Results, visualized in the main text, demonstrate the following:
- The dynamic few-shot approach consistently yields a higher fraction of answerable suggestions (up to 88.5% on InvoicesNoPython) compared to static few-shot (as low as 18.7%) and retrieval-only (as low as 34.5%) baselines.
- Semantic similarity remains competitive or superior across datasets, with dynamic few-shot suggestions closely matching user intent while respecting agent capabilities.
- Robust self-learning and retrieval produce rapid gains in answerability within ~500 training queries, substantiating the sample efficiency and practicality of the approach for production deployments.
- Detailed trade-off analyses reveal that static few-shot learning over-optimizes for similarity but fails on answerability, while retrieval-only strategies degrade in answerability with higher similarity scores, which dynamic few-shot learning balances more effectively.
Categorization and Analysis of Unanswerable Queries
A nuanced classification framework distinguishes three types of queries:
- No Workflow: The agent cannot translate the query into an executable workflow (i.e., unsupported intent or missing tool capabilities).
- No Knowledge: The workflow is feasible, but the required data for computation is absent or inaccessible (empty results, irrelevant values).
- Answerable: The agent delivers a meaningful response.
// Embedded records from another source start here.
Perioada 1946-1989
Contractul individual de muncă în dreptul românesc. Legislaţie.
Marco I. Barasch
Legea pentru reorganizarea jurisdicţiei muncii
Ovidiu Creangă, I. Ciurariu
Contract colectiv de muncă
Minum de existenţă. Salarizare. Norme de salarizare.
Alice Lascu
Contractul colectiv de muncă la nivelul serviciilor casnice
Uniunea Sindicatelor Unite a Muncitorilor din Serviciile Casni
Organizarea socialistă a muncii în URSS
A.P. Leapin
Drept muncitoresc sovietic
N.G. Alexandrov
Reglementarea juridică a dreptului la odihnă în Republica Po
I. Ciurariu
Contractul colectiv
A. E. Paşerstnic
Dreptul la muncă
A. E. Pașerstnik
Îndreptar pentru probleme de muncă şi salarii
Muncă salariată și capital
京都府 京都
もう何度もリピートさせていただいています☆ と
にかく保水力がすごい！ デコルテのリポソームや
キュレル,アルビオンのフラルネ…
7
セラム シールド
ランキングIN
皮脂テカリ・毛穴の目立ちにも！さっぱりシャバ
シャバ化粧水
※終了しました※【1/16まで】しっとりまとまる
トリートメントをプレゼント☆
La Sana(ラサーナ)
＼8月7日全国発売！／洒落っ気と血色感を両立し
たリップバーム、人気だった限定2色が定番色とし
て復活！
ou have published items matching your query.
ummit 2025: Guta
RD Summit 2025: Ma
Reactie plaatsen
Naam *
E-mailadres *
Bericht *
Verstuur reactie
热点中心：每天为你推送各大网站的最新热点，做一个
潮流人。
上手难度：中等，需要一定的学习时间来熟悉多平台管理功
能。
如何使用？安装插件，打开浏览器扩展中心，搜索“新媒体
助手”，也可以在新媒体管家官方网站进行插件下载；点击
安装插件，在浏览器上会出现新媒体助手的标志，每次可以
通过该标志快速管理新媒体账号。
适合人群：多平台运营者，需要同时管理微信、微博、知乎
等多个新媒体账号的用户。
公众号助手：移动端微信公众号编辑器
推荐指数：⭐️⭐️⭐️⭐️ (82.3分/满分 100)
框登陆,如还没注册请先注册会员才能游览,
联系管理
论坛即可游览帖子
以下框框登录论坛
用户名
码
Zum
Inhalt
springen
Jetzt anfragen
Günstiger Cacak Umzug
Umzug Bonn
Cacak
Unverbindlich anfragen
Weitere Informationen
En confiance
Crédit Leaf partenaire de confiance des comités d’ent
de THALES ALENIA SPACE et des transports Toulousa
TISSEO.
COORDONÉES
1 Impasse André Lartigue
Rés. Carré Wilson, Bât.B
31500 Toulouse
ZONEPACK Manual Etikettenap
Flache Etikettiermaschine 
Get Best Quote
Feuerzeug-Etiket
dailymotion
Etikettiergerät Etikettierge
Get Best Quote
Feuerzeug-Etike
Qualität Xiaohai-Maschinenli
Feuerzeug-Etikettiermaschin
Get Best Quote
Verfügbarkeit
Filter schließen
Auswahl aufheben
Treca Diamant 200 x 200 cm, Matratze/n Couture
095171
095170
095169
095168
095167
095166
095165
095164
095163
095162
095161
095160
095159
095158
This taxonomy is central for both the retrieval of examples and the evaluation of suggestion success, highlighting the practical complexities of agentic RAG systems where internal tool coverage and data availability are opaque to both user and model.
Implications and Future Directions
The presented framework offers multiple implications for AI research and practical agent deployment:
- Scalability and Adaptability: The self-learning procedure enables continual improvement from actual usage logs, supporting rapid adaptation to domain shifts and tool evolution.
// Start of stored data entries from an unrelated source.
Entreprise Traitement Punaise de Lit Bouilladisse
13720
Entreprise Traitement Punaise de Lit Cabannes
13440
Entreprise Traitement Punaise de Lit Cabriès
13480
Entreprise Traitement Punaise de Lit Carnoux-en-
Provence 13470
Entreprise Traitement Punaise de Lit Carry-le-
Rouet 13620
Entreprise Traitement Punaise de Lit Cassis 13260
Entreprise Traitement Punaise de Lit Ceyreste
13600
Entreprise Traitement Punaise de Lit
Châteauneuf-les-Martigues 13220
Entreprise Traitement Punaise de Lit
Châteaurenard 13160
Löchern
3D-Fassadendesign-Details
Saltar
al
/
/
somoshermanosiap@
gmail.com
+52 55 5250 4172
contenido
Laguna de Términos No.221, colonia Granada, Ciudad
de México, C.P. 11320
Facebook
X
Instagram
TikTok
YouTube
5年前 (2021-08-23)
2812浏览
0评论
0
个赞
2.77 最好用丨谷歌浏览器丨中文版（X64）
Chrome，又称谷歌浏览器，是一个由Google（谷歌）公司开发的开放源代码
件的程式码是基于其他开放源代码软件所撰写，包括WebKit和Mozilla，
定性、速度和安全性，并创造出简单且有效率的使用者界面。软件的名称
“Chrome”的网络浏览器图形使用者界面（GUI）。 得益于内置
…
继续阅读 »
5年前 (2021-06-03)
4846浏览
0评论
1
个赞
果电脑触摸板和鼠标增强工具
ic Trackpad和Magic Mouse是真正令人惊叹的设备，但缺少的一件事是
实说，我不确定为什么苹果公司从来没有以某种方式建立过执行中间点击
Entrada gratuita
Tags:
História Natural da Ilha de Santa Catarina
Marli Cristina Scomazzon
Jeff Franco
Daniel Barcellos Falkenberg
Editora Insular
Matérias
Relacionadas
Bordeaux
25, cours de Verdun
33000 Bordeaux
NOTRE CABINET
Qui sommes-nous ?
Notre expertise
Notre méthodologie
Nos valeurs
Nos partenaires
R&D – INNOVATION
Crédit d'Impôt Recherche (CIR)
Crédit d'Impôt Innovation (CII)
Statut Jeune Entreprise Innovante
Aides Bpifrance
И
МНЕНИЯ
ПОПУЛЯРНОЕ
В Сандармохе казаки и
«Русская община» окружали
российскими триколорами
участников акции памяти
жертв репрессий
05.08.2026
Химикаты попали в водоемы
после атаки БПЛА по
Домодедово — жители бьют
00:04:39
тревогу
- Agent-Aware Prompting: Conditioning LLMs with dynamically curated, answerability-aware examples paves the way for more robust interaction and system-aware reasoning in agentic contexts.
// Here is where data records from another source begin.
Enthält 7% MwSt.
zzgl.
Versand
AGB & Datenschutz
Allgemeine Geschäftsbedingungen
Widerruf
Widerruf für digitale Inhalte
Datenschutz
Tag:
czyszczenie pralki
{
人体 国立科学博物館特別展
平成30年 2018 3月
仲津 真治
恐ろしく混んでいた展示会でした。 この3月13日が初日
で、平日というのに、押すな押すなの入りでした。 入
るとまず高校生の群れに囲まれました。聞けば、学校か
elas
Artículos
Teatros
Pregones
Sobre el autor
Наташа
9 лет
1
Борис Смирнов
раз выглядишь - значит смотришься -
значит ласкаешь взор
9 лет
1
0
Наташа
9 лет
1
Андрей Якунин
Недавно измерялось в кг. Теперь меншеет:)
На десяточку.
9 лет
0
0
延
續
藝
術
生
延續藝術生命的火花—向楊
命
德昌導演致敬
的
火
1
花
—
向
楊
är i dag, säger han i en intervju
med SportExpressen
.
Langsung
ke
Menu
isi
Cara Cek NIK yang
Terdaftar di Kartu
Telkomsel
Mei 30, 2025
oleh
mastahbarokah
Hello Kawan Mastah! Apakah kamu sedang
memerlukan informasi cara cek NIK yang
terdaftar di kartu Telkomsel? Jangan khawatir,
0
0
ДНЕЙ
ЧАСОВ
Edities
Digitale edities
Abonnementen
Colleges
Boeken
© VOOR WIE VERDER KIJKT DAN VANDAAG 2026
- Autonomous Agent Debugging and Inspection: Templating and workflow embedding can facilitate agent auditing, coverage analysis, and weakness detection—tools for developers and users in increasingly complex environments.
- Extension to Other Agentic Systems: The methods generalize beyond RAG to any tool-calling, workflow-driven agent, suggesting applicability for conversational AI, automated data analysis, and multi-system orchestration.
Potential future work includes integrating the framework with real-time feedback and reward-driven query suggestion, joint optimization with guardrail mechanisms for safe exploration, and meta-learning extensions for cross-agent knowledge transfer.
Conclusion
This paper formalizes the query suggestion problem for agentic RAG systems, introduces the first approach leveraging dynamic few-shot learning, workflow templating, and self-supervised retrieval, and delivers empirical verification of improved answerability and similarity through extensive evaluations. The work advances agentic interaction research, equipping LLM-powered systems with adaptive, context-sensitive suggestion capabilities, and lays the groundwork for broader AI agent self-improvement, debugging, and transparent interaction optimization.